Retrieve JUMP profiles

import polars as pl
import requests

The JUMP Cell Painting project provides several processed datasets for morphological profiling. Choose the dataset that matches your perturbation type:

crispr: CRISPR knockout genetic perturbations
orf: Open Reading Frame (ORF) overexpression perturbations
compound: Chemical compound perturbations
all: Combined dataset containing all perturbation types (use for cross-modality comparisons)
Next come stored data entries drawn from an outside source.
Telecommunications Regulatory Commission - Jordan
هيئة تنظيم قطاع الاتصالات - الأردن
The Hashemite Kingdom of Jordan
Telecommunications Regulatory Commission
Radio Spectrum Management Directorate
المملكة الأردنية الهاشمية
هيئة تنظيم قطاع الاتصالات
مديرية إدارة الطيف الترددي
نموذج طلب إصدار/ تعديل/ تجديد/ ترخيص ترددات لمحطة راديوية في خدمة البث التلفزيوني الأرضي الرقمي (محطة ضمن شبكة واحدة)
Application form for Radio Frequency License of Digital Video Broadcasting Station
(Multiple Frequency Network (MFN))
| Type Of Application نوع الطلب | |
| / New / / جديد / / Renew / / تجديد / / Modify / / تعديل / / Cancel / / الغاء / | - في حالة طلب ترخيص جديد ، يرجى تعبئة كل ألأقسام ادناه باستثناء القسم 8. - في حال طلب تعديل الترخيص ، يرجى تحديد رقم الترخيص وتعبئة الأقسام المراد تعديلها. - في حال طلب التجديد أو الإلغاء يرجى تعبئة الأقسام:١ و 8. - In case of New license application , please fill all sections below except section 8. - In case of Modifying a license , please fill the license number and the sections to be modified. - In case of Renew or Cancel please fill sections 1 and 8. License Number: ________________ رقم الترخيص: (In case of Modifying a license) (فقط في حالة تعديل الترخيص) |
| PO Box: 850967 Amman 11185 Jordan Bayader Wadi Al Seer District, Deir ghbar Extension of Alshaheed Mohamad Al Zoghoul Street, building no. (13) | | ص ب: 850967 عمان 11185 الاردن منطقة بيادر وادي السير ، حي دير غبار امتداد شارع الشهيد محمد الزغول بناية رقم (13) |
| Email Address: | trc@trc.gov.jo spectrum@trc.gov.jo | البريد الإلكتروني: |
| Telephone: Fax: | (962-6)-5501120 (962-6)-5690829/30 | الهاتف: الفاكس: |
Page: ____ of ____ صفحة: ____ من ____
Each dataset is available in two processing versions:

Standard (e.g., crispr, compound, orf): Fully processed including batch correction steps. Recommended for most analyses as they provide better cross-dataset comparability.
Interpretable (e.g., crispr_interpretable, compound_interpretable, orf_interpretable): Same initial processing but without batch correction transformations that modify the original feature space. Use these when you need to interpret individual morphological features.
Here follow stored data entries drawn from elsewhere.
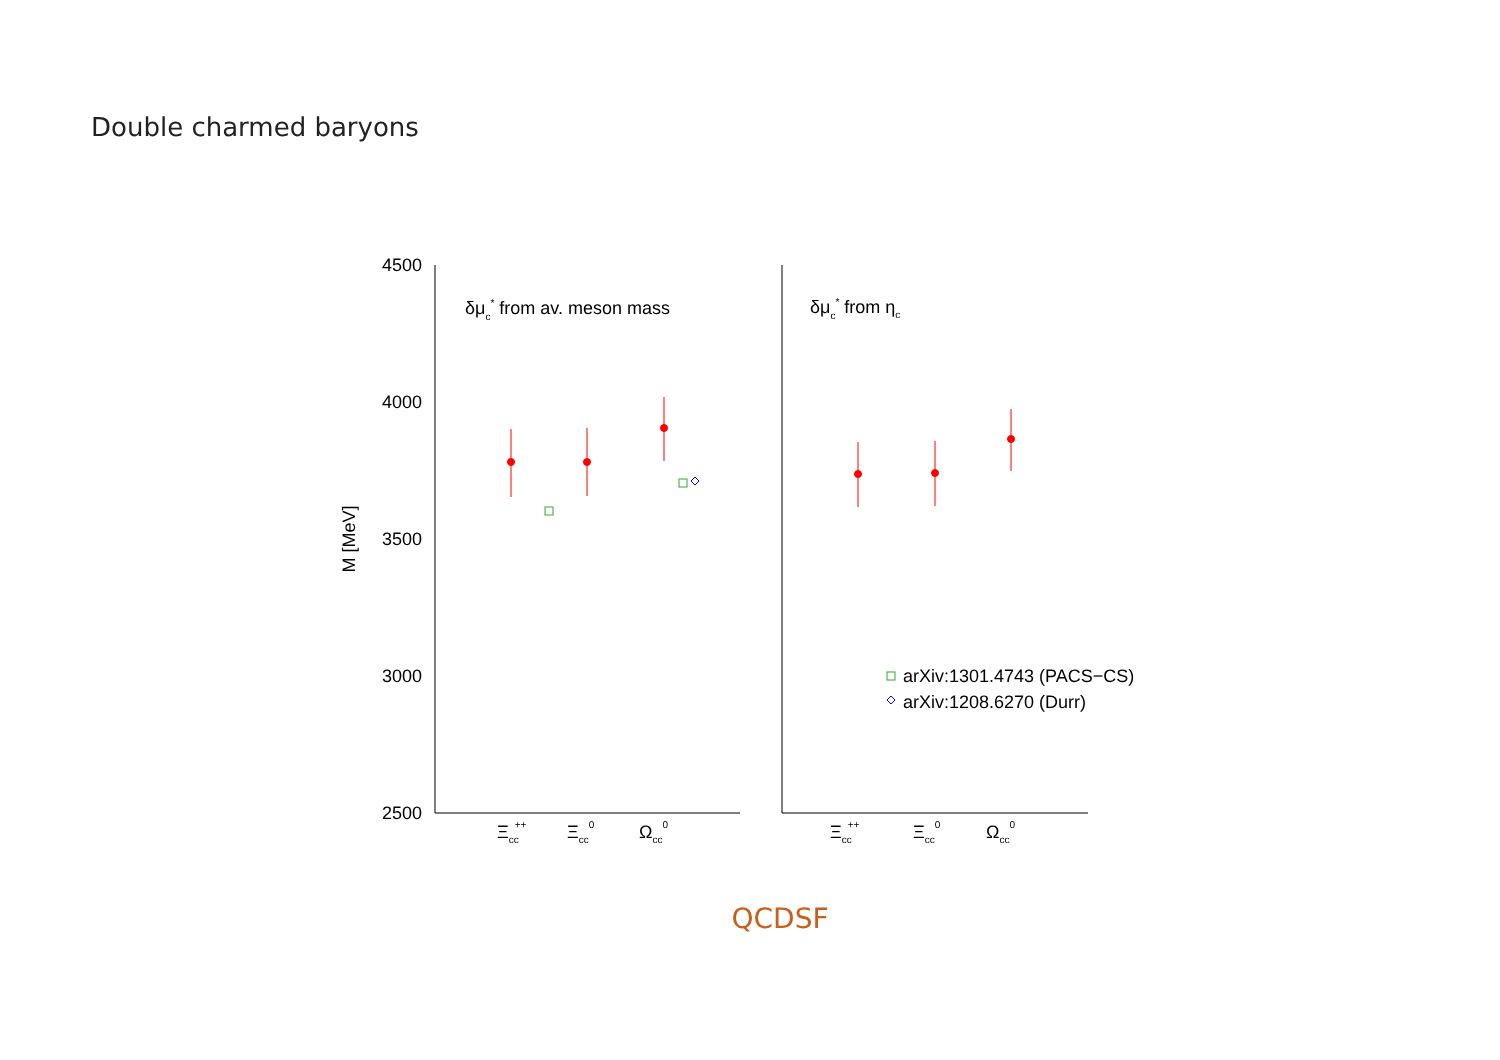Double charmed baryons
4500
4000
3500
3000
2500
M [MeV]
δμc* from av. meson mass
δμc* from ηc
Ξcc++
Ξcc0
Ωcc0
Ξcc++
Ξcc0
Ωcc0
arXiv:1301.4743 (PACS−CS)
arXiv:1208.6270 (Durr)
QCDSF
All datasets are stored as Parquet files on AWS S3 and can be accessed directly via their URLs.

The index file below contains the recommended profiles for each subset. Each profile includes: - Direct links to the processing recipe and configuration used - ETags for data integrity verification

For details on creating your own profile manifests, see the manifest guide.

INDEX_FILE = "https://raw.githubusercontent.com/jump-cellpainting/datasets/main/manifests/profile_index.json"

We use the version-controlled manifest above to release the latest corrected profiles

# Load the JSON manifest
response = requests.get(INDEX_FILE)
profile_index = response.json()

# Display the manifest data
for dataset in profile_index:
    print(f"- {dataset['subset']}: {dataset['url']}")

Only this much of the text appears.